Texte proposé:
===============

Gilbert incarne un mode de vie ancestral qui lie les hommes à leur terre. Il perpétue la tradition millénaire du pastoralisme au sein d’une station de ski des Alpes. Rencontre avec le dernier berger des Deux Alpes.
Pour tomber sur Gilbert, il faut de la chance, un peu d’endurance et une ouïe fine pour suivre le tintement des clarines. Une fois les bêtes débusquées entre forêts et alpages, rien n’est encore joué. Un homme au milieu de 800 bêtes, ce n’est pas évident à repérer… Vous ne trouvez pas Gilbert, c’est lui qui vous trouve ! La silhouette trapue du gardien de troupeau se détache du sentier en aval. Il pousse une vague de moutons devant lui. Quatre chiens au pelage bigarré le suivent comme son ombre. La procession dégage une aura de sérénité. La voix douce du berger rompt le silence : « Tu m’as devancé on dirait !».
« Mon grand-père était berger, mon père était berger. Et quand mon père est mort en 1983, je suis devenu berger »

===============

Lignes fournies:
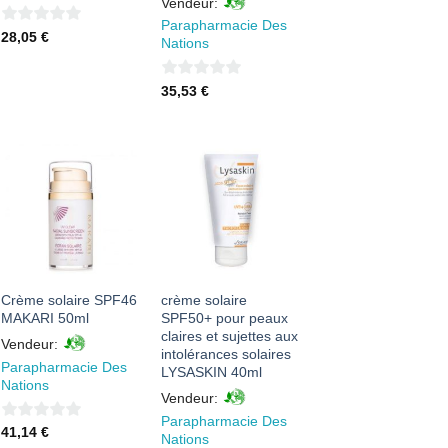
Vendeur:
Parapharmacie Des
0
28,05
€
Nations
sur
5
0
35,53
€
sur
5
AJOUTER
AJOUTER
À MES
À MES
FAVORIS
FAVORIS
Crème solaire SPF46
crème solaire
MAKARI 50ml
SPF50+ pour peaux
claires et sujettes aux
Vendeur:
intolérances solaires
Parapharmacie Des
LYSASKIN 40ml
Nations
Vendeur:
Parapharmacie Des
0
41,14
€
Nations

===============

Tâches à réaliser:
1. Pour chacune des affirmations (a), (b) et (c), indiquez si elle concorde avec le texte sur le berger des Deux Alpes. Répondez par oui ou par non, puis citez les mots exacts du texte qui tranchent la question.
(a) Gilbert est suivi de quatre chiens.
(b) Gilbert garde un troupeau de 500 bêtes.
(c) Gilbert est devenu berger à la mort de son grand-père, en 1983.
2. Répondez brièvement aux questions suivantes, en vous appuyant sur le texte sur le berger des Deux Alpes.
(a) Dans quel lieu Gilbert perpétue-t-il la tradition du pastoralisme ?
(b) Quel son faut-il suivre pour trouver les bêtes ?
(c) Quelles paroles le berger prononce-t-il en rompant le silence ?
3. Citez sans la moindre modification le passage du texte proposé qui débute aux mots "Gilbert incarne un" et s’arrête après les mots "des Deux Alpes.".

Réponses attendues:
1.
(a) Oui : « Quatre chiens au pelage bigarré le suivent comme son ombre. »
(b) Non : « Un homme au milieu de 800 bêtes »
(c) Non : « quand mon père est mort en 1983, je suis devenu berger »

2.
(a) Au sein d’une station de ski des Alpes.
(b) Le tintement des clarines.
(c) « Tu m’as devancé on dirait ! »

3.
Gilbert incarne un mode de vie ancestral qui lie les hommes à leur terre. Il perpétue la tradition millénaire du pastoralisme au sein d’une station de ski des Alpes. Rencontre avec le dernier berger des Deux Alpes.